Chapter 35 (part akhir di WP)

844 165 15
                                    

masih ada 10 part + 1 epilog di novel cetaknya.........

Bukan sebuah keberuntungan, hasil yang dicapai itu merupakan buah dari sebuah perjuangan. Kesibukan yang akhirnya membuat luka di hati Subuh sedikit terobati, meski rindu tidak akan pernah beranjak pergi. Meski demikian, pemuda itu selalu memperhatikan Rabani setiap harinya meski kini mereka tidak lagi tinggal di rumah yang sama.

Beberapa kali kontrol kesehatan ke dokter, Subuh selalu mengantarkan Rabani. Bahkan dia yang selalu mengingatkan jadwal check up itu pada ayah Asmara.

"Ayah semakin nggak enak hati sama Mas Alul, seolah-olah memberikan harapan palsu tentang Mara yang Ayah sendiri nggak tahu di mana dia." Rabani menundukkan kepala saat pulang dari rumah sakit.

Subuh tersenyum lalu menggenggam tangan Rabani. Selama ini dia telah menganggap Rabani sebagai orang tuanya sendiri. Sehingga saat mendengar ucapan ayah seperti itu kepada anaknya, Subuh merasa menjadi orang lain bagi Rabani.

"Alul tetap menjadi putra ayah, kan?" tanya Subuh.

Anggukan kepala Rabani cukup memberinya akses untuk bisa mencurahkan sayang seorang anak kepada orang tuanya.

"Kalau begitu nggak ada alasan nggak enak hati, karena ini sudah menjadi kewajiban seorang anak untuk orang tuanya. Izinkan saya tetap melakukan itu semua, Yah."

Rabani hanya bisa menatap Subuh tanpa suara. Betapa beruntungnya orang tua yang memiliki anak seperti pemuda yang kini bersamanya.

"Kita langsung pulang atau Ayah ingin mampir ke tempat lain dulu?" tanya Subuh sebelum melajukan mobilnya.

"Kita langsung pulang saja Mas Alul," jawab Rabani.
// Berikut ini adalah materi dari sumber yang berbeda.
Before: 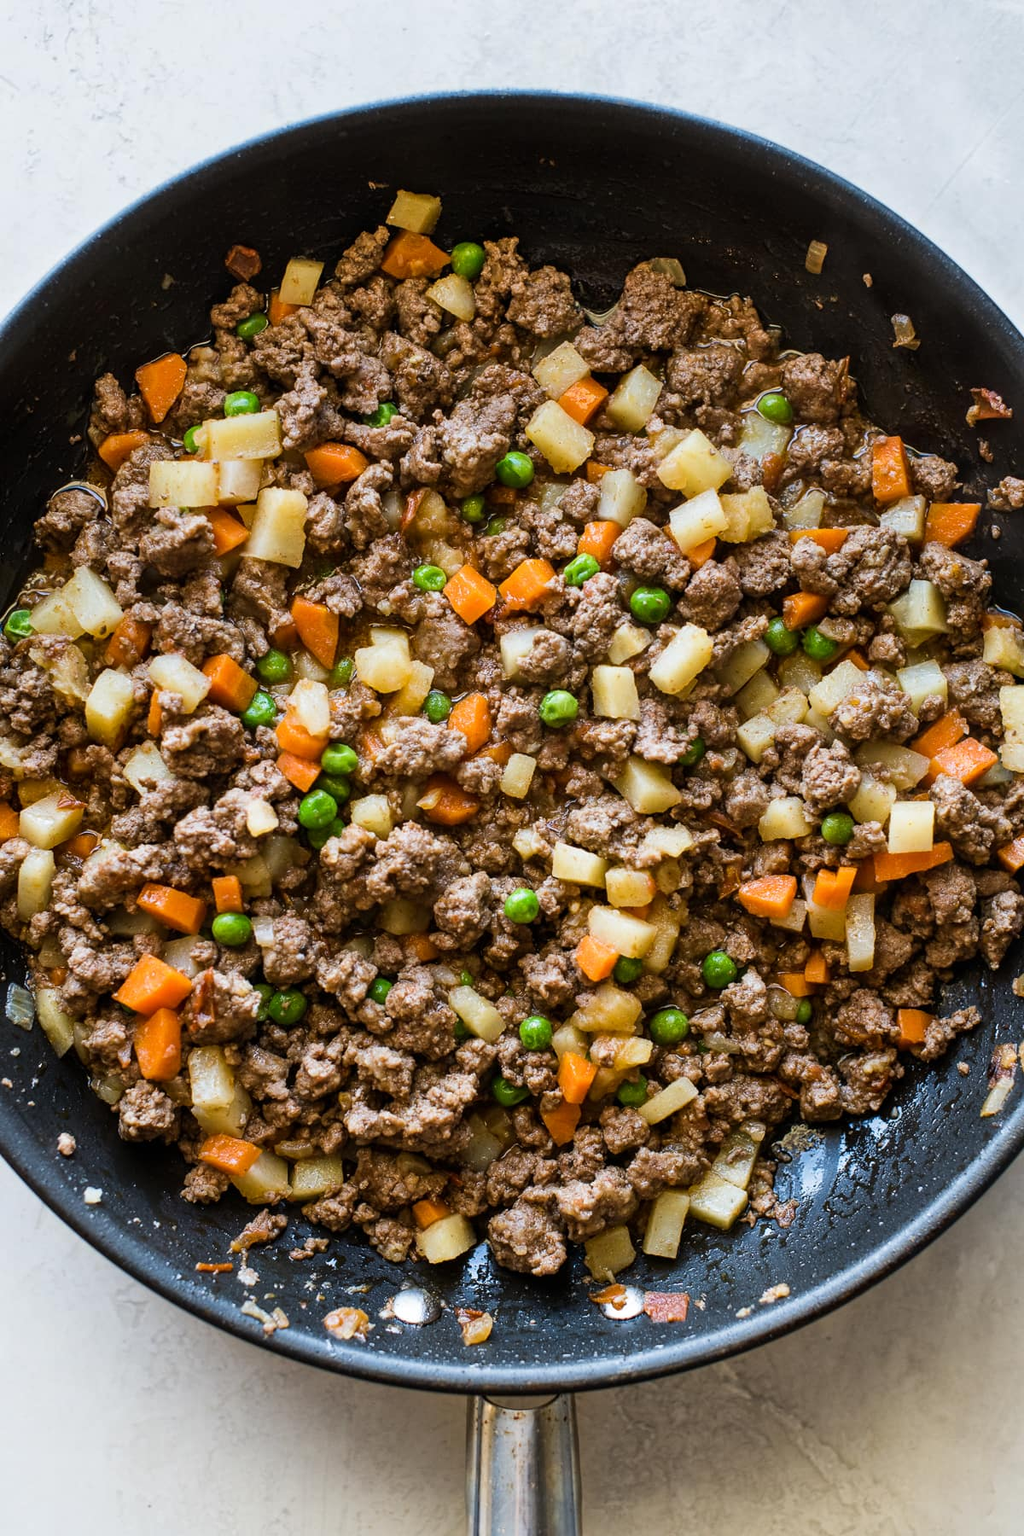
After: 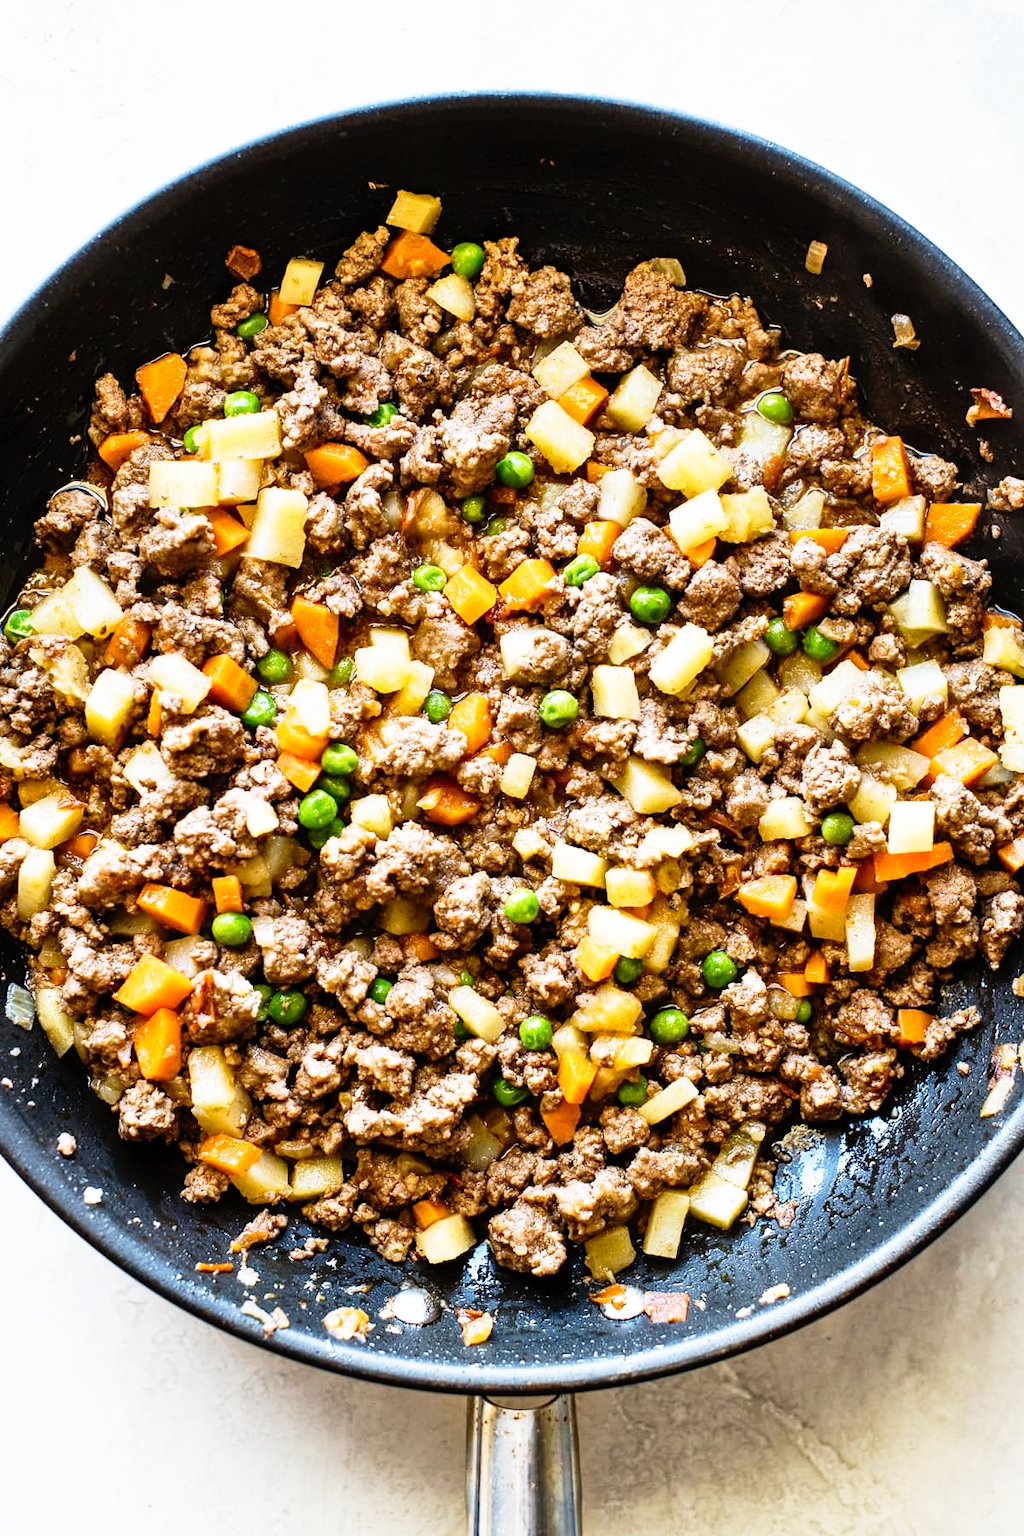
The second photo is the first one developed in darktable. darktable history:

Percakapan mereka selanjutnya lebih banyak membicarakan tentang pekerjaan Subuh juga masalah pertanian yang kini sedang dihadapi petani termasuk Rabani.

"Kalau untuk pasokan pupuk dari pemerintah masih aman, Yah. Beberapa pupuk non subsidi yang banyak dibutuhkan petani juga sudah tersedia di toko. Jadi harusnya itu tidak menjadi masalah baru bagi petani, hanya saja kalau bicara tentang cuaca yang tidak bisa diprediksi—" Subuh menatap Rabani kemudian mereka tertawa bersama.

"Ya kalau itu sudah di luar kuasa kita, Mas," kata Rabani mengakhiri.

Membicarakan masalah pertanian, tiba-tiba Subuh teringat sebuah undangan dari Dinas Pertanian yang mengundangnya hadir untuk mengikuti sarasehan yang akan didatangi oleh Bupati Semarang dan juga Gubernur Jawa Tengah.

"Oh iya, Yah. Tanggal sepuluh Alul dapat undangan dari Disper, Ayah ikut ya?" ajak Subuh.

Rabani mengingat-ingat jadwalnya sebelum menolak atau mengiyakannya. Dan setelah kegiatannya begitu padat di sekolah, ayah Asmara itu akhirnya menggelengkan kepalanya. Skala prioritas tanggung jawab menjadi pilihan di saat dia harus menjaga kesehatannya agar tidak menurun karena kecapekan.

"Maaf ya, Mas. Ayah mengajar dari pagi sampai siang full," tolak Rabani.

"Tidak apa-apa, Yah. Saya kira jadwal di sekolah tidak terlalu padat. Mungkin dengan ikut acara ini bisa mendapatkan prioritas apa gitu dari pemerintah, mumpung saya juga mendapatkan undangan untuk dua orang." Subuh tertawa lirih.

"Sebenarnya sarasehan untuk membahas apa Mas?" tanya Rabani.

Percakapan mereka pun mengalir dengan begitu sempurna sampai Subuh menghentikan mobilnya di depan rumah Rabani.

"Nggak mampir dulu, Mas?" tanya Rabani.

Subuh tersenyum lalu melepas safety belt-nya sebelum dia keluar mobil dan mengikuti langkah Rabani masuk ke rumah. Rumah yang senantiasa mengingatkan laki-laki itu pada rindunya pada seseorang yang sampai sekarang tidak diketahui rimbanya.